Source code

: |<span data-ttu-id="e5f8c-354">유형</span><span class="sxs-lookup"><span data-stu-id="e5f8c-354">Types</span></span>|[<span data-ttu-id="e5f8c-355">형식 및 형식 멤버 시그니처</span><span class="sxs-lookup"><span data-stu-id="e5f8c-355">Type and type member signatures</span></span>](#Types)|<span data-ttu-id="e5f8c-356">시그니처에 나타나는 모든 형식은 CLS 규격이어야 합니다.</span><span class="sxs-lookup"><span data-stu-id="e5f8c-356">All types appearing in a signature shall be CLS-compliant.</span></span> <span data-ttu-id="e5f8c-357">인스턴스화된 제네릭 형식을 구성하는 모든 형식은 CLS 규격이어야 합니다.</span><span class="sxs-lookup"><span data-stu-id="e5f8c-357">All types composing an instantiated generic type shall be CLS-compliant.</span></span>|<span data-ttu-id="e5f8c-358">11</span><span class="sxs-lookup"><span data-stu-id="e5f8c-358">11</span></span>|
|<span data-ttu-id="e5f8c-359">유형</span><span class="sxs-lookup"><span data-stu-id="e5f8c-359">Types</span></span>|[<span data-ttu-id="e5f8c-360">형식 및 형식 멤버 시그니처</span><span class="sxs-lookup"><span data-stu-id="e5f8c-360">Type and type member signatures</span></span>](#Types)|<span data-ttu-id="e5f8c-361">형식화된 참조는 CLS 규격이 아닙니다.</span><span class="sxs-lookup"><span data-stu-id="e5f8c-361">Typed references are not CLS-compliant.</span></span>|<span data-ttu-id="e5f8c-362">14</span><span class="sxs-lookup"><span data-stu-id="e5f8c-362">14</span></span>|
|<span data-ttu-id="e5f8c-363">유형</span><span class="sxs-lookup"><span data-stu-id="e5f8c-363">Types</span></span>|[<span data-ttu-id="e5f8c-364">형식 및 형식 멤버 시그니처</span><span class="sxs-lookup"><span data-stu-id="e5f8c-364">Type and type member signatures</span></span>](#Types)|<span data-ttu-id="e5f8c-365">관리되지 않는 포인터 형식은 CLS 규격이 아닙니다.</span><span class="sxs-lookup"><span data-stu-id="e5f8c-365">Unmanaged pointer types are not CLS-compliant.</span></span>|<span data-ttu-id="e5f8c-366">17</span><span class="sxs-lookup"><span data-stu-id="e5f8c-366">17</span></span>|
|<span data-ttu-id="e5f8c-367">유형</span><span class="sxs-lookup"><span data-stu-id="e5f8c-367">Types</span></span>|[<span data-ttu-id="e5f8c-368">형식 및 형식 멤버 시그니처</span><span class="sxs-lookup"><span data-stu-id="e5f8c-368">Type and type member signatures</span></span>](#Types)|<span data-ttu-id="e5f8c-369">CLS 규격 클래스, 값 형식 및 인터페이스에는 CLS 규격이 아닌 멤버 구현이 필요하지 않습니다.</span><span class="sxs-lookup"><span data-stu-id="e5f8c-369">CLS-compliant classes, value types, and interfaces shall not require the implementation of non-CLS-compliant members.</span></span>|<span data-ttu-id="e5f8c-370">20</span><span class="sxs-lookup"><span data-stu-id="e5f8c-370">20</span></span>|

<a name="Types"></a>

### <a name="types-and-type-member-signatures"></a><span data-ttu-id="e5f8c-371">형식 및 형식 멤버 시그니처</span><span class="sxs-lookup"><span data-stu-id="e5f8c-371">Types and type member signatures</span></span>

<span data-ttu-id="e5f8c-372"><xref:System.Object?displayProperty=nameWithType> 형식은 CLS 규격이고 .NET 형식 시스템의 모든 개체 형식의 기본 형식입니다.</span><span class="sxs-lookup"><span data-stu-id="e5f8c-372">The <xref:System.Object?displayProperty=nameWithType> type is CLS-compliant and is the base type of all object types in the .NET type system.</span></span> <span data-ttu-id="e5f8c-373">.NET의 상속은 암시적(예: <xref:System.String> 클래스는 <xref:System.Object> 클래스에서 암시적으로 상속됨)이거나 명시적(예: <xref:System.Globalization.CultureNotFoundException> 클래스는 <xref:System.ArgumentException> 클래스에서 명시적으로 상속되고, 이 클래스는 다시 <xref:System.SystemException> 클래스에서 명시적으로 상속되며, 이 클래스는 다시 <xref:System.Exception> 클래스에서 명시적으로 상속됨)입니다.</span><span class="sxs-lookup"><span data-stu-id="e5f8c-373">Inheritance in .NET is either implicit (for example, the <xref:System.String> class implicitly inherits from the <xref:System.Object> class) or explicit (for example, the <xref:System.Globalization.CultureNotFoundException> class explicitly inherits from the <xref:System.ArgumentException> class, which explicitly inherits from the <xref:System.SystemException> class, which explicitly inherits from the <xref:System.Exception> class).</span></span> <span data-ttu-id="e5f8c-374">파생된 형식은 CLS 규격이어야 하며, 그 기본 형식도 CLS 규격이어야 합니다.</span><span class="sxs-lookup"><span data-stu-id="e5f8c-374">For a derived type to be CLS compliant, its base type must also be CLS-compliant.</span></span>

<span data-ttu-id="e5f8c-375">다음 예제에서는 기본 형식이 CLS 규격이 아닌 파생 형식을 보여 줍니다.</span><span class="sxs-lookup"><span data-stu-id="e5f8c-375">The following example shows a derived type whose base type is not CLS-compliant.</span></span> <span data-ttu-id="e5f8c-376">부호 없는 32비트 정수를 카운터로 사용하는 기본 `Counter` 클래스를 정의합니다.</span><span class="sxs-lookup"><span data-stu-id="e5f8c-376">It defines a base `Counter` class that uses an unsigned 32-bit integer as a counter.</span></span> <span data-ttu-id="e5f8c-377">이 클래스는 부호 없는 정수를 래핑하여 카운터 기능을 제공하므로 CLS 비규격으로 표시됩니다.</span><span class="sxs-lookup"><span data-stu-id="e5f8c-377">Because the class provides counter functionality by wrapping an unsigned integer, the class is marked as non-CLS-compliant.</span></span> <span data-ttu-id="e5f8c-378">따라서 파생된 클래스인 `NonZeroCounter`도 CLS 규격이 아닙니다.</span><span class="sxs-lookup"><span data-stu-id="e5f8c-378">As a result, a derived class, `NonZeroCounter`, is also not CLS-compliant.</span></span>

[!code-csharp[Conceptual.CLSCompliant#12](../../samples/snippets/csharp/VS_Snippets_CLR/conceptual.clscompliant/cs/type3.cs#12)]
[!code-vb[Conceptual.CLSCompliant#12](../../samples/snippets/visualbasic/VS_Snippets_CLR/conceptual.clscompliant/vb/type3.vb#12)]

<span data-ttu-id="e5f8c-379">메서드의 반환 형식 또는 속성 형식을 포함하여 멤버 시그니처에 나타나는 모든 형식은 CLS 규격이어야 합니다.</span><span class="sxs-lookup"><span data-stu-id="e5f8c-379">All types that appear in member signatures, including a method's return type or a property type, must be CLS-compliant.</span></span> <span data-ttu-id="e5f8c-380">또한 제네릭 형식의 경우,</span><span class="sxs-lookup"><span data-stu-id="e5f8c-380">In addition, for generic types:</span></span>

┄┄┄┄┄┄

**WHAT IS NEEDED**
Gather every line of the material that contains the string "CLSCompliant".

**RESPONSE TO THIS EXERCISE**
[!code-csharp[Conceptual.CLSCompliant#12](../../samples/snippets/csharp/VS_Snippets_CLR/conceptual.clscompliant/cs/type3.cs#12)]
[!code-vb[Conceptual.CLSCompliant#12](../../samples/snippets/visualbasic/VS_Snippets_CLR/conceptual.clscompliant/vb/type3.vb#12)]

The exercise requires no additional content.